> **WHAT TO PRODUCE**:
Check every line of the data and copy the ones where "Guide" appears.
*** INPUT ***
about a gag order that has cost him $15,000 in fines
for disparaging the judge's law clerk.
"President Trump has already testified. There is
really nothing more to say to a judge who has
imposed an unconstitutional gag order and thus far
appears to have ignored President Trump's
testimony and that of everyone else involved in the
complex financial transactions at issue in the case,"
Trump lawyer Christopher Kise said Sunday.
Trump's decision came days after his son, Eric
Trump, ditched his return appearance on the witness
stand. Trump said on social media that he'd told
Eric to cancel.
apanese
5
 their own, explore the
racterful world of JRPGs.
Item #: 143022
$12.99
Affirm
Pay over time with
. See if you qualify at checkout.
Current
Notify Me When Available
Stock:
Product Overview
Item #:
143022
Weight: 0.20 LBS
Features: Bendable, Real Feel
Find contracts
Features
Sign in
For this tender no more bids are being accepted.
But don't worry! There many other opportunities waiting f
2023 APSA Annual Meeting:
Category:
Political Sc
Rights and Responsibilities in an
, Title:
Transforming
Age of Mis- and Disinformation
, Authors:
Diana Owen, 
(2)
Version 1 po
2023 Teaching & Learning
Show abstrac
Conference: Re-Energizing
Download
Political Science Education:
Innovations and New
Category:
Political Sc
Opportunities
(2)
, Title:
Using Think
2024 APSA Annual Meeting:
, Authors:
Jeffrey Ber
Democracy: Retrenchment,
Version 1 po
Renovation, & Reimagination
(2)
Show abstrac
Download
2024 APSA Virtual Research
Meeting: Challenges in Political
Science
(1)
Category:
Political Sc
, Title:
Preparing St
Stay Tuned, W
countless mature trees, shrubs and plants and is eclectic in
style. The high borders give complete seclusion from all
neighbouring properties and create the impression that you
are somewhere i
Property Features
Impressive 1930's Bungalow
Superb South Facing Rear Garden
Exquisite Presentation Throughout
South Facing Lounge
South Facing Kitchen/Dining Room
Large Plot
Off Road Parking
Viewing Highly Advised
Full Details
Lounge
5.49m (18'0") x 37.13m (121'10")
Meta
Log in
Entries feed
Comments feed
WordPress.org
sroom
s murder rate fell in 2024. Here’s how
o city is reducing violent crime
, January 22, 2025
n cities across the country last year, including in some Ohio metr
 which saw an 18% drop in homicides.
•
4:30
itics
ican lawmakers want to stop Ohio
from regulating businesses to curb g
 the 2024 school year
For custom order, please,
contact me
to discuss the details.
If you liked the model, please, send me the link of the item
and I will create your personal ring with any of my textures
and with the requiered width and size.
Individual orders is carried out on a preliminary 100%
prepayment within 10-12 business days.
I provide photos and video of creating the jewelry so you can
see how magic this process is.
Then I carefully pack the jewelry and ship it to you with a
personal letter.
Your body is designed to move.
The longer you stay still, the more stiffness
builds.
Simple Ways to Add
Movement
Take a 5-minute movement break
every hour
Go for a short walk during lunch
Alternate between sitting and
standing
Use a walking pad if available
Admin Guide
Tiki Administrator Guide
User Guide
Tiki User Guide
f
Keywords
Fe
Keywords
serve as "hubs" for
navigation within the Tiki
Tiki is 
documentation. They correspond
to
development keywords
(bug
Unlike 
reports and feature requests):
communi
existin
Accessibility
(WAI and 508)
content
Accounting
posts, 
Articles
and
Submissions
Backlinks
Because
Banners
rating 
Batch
*** End of INPUT ***
> **RESPONSE**:
Admin Guide
Tiki Administrator Guide
User Guide
Tiki User Guide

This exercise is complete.